__Instructions for the task__
Retype the lines of the listing below, starting with the line that contains "collectors: E. Hall" and ending after the line that contains "collection date: 1993-06-29".

__Extracted data__
========
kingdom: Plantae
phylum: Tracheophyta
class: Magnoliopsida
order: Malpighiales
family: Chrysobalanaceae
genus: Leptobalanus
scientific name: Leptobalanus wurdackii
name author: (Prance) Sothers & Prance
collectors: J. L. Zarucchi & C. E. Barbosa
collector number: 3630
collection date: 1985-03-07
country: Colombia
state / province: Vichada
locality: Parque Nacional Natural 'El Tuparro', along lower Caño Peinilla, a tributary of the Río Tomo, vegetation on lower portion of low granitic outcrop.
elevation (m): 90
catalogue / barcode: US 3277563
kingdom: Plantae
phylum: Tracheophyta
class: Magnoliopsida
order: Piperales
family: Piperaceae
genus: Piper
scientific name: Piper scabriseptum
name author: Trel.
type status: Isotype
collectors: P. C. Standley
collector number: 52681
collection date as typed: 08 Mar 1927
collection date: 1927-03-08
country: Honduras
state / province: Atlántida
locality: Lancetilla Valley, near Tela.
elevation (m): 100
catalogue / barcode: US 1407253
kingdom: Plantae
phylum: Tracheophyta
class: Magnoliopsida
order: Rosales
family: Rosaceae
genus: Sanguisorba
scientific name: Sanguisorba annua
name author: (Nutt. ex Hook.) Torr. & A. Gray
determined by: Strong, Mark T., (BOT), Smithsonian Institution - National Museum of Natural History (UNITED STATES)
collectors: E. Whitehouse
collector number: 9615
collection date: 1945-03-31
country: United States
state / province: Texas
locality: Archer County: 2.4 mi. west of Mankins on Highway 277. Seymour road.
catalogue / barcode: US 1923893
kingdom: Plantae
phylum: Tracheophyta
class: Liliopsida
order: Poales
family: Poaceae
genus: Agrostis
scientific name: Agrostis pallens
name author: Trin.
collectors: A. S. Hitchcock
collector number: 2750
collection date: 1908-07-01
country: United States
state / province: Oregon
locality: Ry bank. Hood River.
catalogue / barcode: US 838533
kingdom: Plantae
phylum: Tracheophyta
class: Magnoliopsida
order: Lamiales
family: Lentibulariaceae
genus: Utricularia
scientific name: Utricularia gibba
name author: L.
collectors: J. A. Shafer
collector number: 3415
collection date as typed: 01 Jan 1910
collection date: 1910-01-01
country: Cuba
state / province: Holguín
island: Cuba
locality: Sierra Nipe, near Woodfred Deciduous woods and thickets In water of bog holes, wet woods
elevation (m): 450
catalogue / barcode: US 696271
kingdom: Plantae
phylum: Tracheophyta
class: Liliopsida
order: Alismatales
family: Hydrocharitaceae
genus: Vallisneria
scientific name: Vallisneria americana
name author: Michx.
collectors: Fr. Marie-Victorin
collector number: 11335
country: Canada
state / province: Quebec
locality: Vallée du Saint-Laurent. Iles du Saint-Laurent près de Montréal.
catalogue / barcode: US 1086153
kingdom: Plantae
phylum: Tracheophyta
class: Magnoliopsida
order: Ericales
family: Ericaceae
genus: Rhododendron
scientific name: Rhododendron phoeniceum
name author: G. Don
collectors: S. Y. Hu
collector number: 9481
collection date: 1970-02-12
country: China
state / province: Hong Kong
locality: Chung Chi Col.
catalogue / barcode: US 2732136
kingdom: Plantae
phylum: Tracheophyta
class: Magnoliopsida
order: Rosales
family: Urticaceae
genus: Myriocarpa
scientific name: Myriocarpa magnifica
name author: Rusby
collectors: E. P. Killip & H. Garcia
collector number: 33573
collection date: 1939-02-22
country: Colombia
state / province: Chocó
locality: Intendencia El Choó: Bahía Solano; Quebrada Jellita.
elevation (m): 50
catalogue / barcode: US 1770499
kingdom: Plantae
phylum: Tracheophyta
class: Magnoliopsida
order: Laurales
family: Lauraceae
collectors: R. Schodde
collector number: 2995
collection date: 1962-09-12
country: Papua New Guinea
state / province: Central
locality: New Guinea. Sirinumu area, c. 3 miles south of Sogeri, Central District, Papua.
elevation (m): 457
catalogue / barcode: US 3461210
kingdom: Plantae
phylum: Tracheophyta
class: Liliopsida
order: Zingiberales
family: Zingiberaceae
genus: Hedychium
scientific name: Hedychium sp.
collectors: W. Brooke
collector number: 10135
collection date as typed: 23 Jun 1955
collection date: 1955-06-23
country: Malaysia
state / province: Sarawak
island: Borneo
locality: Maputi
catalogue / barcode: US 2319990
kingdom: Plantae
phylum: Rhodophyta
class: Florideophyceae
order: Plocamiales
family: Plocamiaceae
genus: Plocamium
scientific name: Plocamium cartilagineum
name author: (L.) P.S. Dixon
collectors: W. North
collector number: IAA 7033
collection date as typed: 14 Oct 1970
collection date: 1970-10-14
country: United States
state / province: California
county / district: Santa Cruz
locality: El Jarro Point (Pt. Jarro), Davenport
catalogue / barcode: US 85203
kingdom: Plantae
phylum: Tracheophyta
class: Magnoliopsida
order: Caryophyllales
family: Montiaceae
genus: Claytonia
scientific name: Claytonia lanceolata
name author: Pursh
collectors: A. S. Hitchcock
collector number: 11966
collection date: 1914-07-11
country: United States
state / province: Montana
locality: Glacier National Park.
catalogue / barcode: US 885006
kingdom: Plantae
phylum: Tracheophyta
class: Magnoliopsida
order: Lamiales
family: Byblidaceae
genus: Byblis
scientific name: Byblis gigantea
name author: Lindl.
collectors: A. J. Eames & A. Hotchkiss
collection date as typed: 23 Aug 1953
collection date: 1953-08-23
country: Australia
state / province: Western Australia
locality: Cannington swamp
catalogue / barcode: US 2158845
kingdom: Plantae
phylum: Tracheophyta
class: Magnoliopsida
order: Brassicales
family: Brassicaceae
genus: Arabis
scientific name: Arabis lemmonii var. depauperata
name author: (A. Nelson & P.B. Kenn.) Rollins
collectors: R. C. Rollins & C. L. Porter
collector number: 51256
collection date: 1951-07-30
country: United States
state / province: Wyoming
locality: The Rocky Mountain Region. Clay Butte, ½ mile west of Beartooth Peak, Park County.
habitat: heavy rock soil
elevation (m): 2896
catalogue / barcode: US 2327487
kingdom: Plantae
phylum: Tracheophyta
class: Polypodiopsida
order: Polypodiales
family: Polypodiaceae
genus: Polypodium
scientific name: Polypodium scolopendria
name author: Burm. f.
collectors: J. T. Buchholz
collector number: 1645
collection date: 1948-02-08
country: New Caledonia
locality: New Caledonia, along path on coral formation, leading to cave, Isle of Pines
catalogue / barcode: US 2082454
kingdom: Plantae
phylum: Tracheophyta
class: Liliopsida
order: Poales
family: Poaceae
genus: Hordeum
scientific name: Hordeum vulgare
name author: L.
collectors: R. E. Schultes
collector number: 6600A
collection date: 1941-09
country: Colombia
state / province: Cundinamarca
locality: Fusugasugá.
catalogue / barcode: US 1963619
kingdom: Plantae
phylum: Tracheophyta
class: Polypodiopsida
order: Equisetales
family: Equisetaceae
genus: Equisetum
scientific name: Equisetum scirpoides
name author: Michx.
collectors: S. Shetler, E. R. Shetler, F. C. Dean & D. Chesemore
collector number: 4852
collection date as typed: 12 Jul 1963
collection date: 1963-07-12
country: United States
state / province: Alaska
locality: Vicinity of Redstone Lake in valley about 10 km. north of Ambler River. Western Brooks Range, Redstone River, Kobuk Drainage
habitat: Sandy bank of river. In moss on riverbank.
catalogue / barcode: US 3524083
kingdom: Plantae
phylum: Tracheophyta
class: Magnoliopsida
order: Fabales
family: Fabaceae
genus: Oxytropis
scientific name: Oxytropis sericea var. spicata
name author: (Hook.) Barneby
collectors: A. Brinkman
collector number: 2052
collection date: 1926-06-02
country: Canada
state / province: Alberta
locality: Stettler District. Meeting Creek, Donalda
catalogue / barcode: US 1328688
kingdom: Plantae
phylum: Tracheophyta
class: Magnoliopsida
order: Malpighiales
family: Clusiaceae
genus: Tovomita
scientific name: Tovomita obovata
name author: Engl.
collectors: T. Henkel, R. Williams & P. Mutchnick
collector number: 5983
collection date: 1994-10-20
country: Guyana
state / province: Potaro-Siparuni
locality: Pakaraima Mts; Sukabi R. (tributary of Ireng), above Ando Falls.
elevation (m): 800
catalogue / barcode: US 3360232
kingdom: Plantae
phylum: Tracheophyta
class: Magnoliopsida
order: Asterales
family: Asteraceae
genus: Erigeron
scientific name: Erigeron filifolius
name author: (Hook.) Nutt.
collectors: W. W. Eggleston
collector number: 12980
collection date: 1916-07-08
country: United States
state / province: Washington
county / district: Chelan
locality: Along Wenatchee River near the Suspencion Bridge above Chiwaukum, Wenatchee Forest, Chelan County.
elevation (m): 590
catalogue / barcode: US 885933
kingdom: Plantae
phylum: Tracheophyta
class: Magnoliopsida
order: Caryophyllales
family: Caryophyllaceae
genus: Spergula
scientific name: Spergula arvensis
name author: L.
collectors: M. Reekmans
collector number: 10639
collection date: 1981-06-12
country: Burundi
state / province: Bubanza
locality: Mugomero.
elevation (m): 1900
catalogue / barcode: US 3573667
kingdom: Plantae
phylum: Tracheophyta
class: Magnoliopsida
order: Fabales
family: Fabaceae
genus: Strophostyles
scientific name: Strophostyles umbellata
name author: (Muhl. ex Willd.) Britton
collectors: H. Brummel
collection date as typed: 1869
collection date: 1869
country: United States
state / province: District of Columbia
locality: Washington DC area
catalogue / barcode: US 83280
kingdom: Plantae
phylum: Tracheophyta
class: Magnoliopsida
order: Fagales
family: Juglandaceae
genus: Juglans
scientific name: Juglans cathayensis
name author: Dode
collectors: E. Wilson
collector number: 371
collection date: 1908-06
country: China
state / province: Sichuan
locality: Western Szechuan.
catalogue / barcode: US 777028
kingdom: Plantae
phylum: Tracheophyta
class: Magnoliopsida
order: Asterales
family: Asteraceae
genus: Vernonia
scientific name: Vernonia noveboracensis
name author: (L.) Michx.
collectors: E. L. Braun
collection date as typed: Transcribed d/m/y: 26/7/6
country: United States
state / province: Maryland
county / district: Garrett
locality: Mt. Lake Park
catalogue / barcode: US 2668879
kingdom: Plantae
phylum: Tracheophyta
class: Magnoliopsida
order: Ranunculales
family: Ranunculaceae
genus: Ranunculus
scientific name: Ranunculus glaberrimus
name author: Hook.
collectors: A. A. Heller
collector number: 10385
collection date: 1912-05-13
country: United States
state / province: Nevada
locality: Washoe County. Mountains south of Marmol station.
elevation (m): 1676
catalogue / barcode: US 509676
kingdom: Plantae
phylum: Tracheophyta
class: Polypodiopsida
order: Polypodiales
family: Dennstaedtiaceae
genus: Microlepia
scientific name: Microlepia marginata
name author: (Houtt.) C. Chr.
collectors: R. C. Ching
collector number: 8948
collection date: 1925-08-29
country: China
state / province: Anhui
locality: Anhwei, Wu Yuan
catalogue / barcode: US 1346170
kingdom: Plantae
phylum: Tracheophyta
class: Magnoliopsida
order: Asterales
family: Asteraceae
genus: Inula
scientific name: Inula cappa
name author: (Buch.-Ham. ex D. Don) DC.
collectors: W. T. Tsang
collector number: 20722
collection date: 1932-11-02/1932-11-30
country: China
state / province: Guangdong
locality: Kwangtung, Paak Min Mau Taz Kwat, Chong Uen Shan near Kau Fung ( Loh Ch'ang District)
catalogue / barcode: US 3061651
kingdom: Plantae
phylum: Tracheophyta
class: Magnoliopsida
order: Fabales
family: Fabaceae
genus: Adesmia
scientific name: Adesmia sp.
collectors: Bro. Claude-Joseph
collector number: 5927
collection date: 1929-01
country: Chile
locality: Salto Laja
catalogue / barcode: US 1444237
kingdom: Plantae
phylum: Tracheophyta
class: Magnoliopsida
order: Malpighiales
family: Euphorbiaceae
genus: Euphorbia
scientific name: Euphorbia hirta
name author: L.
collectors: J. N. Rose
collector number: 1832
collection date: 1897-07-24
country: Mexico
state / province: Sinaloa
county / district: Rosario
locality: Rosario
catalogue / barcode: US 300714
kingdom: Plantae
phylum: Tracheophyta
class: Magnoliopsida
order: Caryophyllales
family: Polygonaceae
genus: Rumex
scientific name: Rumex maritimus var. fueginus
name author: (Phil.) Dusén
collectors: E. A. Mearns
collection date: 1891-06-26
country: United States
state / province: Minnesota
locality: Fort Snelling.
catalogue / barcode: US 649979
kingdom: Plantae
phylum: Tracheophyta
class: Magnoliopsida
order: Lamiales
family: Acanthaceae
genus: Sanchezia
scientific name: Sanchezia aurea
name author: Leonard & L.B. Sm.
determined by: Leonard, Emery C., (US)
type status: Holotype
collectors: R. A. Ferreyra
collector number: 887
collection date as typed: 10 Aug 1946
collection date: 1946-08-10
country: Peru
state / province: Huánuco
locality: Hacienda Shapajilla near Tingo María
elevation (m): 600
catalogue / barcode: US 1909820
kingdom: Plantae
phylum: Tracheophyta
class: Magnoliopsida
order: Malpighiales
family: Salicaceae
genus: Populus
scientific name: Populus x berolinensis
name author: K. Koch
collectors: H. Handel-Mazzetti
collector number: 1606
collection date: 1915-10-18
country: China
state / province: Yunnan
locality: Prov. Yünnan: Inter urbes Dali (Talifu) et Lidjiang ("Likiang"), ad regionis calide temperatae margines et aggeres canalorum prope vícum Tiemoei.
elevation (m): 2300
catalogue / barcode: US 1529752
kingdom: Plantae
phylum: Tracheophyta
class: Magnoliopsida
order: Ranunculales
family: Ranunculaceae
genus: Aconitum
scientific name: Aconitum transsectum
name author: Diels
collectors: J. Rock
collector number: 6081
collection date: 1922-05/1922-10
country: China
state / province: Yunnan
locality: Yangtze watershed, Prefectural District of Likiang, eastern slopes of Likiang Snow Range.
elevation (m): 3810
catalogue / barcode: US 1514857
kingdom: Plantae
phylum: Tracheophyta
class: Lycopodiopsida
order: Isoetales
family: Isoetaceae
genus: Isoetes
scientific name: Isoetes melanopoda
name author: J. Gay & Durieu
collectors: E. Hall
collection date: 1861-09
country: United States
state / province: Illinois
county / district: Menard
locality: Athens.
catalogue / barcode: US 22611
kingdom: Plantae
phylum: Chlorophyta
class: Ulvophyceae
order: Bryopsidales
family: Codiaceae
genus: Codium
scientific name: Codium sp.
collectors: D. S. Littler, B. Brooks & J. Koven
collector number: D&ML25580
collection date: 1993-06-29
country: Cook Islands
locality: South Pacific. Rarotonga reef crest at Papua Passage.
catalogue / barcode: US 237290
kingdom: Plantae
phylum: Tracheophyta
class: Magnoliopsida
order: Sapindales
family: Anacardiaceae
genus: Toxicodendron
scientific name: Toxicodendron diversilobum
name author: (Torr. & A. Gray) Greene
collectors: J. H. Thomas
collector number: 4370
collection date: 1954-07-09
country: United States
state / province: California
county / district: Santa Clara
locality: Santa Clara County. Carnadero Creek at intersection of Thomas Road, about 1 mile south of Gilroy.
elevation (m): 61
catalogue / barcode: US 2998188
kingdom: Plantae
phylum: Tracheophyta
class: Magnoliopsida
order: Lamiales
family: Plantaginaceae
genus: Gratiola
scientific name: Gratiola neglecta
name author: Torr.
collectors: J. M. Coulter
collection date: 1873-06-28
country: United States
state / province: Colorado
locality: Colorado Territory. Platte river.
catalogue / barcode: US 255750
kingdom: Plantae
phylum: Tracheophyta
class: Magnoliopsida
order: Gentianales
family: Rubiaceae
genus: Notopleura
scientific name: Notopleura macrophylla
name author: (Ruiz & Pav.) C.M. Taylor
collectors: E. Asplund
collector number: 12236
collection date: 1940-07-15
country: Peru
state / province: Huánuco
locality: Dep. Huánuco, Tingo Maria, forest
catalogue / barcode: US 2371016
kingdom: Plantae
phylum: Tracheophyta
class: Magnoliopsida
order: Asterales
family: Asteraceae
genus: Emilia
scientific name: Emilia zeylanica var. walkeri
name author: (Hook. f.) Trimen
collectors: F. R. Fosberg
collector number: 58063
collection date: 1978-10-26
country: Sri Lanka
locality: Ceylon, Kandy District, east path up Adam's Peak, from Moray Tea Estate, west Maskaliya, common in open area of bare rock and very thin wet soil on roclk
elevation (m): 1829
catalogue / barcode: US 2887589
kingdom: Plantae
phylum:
========
__The output__
collectors: E. Hall
collection date: 1861-09
country: United States
state / province: Illinois
county / district: Menard
locality: Athens.
catalogue / barcode: US 22611
kingdom: Plantae
phylum: Chlorophyta
class: Ulvophyceae
order: Bryopsidales
family: Codiaceae
genus: Codium
scientific name: Codium sp.
collectors: D. S. Littler, B. Brooks & J. Koven
collector number: D&ML25580
collection date: 1993-06-29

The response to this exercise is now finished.